--- GIVEN RECORDS ---

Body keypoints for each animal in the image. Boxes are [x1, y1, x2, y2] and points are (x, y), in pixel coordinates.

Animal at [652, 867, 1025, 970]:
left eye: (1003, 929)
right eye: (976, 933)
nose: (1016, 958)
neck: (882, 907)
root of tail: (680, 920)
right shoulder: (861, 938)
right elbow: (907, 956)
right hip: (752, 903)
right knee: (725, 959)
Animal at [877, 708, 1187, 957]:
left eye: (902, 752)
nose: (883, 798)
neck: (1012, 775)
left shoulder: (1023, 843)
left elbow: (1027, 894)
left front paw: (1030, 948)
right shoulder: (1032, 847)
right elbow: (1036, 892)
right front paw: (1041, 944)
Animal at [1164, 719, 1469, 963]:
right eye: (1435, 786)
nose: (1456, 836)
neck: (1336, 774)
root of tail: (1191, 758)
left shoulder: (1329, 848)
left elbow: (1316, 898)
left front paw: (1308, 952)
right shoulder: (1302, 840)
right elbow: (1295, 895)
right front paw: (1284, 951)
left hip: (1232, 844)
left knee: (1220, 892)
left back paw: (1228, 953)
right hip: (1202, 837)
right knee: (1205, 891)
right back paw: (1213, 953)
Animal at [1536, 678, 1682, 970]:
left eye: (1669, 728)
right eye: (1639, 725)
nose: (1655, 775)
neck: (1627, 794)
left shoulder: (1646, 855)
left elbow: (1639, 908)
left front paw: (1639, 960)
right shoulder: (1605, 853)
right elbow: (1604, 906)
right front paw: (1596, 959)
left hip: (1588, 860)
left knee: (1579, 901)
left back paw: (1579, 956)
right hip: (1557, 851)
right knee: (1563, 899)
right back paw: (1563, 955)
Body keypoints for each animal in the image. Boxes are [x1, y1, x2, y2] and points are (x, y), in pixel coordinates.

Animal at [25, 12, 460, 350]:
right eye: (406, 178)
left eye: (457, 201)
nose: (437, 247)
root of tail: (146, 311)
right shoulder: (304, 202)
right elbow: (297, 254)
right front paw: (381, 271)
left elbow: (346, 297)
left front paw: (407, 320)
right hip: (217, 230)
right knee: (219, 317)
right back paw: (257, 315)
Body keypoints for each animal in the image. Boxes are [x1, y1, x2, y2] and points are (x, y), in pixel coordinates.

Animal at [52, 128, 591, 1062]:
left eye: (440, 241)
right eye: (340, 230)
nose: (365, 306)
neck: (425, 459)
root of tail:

---
--- GIVEN RECORDS ---

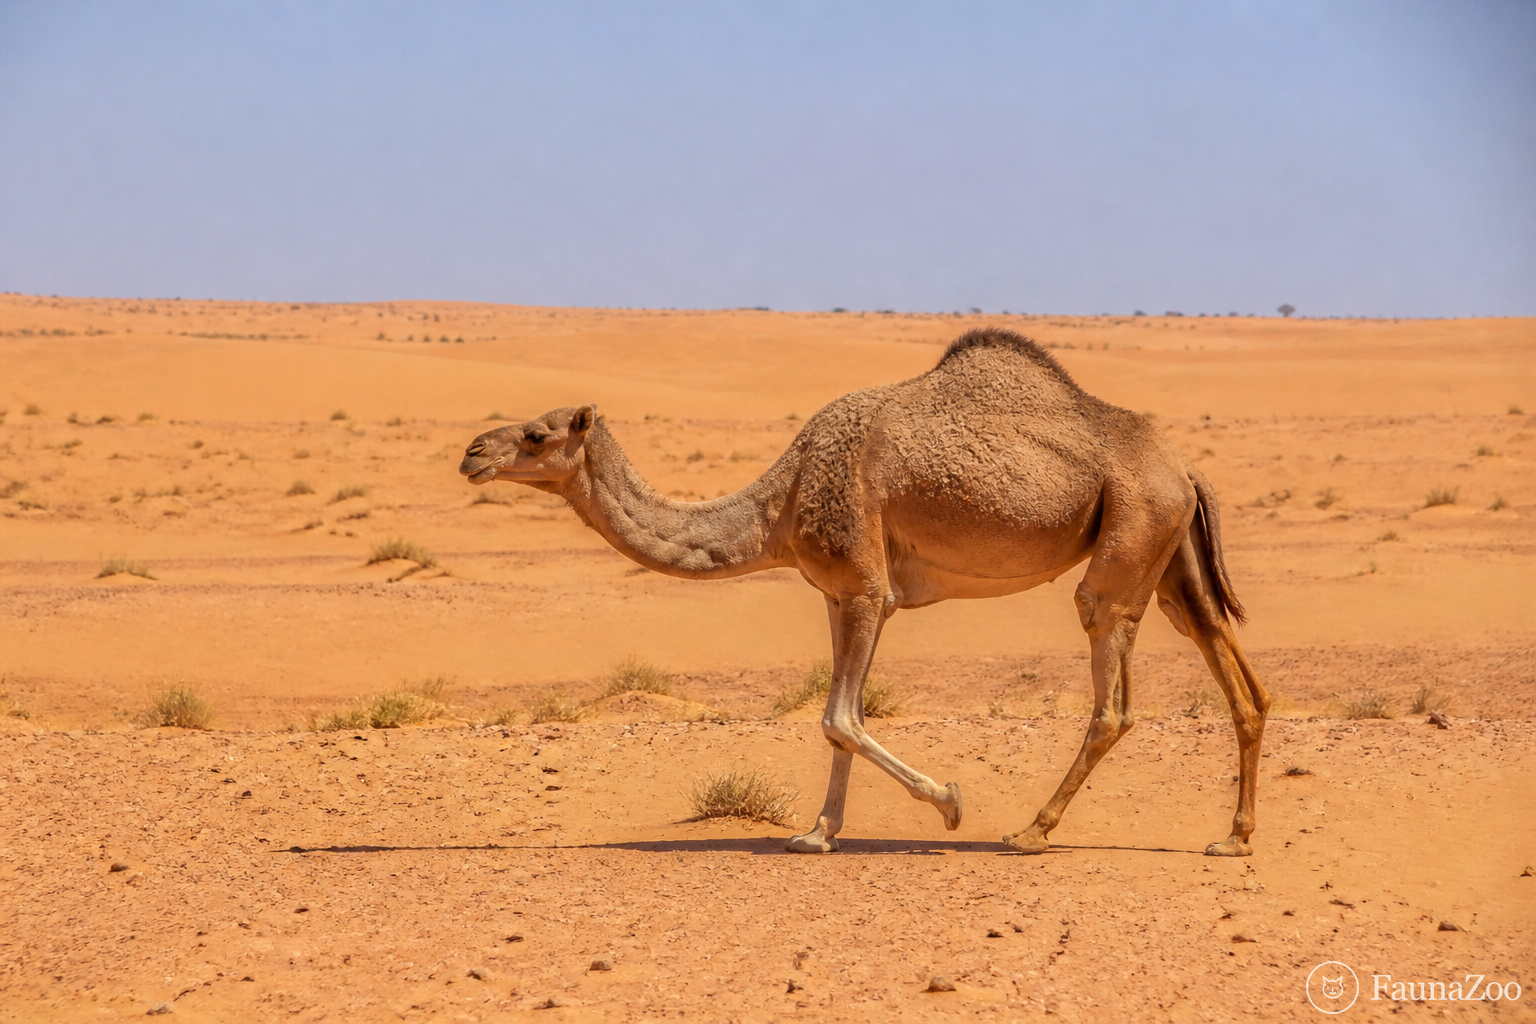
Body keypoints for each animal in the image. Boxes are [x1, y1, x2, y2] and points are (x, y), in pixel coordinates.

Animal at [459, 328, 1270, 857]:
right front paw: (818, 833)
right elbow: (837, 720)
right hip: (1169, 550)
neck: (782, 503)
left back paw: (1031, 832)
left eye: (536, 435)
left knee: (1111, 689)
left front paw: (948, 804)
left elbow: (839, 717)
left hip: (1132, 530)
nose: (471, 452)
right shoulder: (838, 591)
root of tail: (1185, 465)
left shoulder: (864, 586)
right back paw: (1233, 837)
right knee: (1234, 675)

---
--- GIVEN RECORDS ---

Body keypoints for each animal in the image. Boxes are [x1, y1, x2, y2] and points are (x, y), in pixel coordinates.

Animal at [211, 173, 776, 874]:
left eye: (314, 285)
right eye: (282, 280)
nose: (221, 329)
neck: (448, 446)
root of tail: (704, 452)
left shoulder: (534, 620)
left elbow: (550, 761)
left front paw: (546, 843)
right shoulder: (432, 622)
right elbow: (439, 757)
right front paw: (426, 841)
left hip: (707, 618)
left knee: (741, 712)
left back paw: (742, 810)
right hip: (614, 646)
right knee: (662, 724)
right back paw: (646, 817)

---

▸ TASK DETAILS: State the number of lines in the records that contain the string "front". Nothing else is needed.

▸ RESULT FOR THIS TASK: 12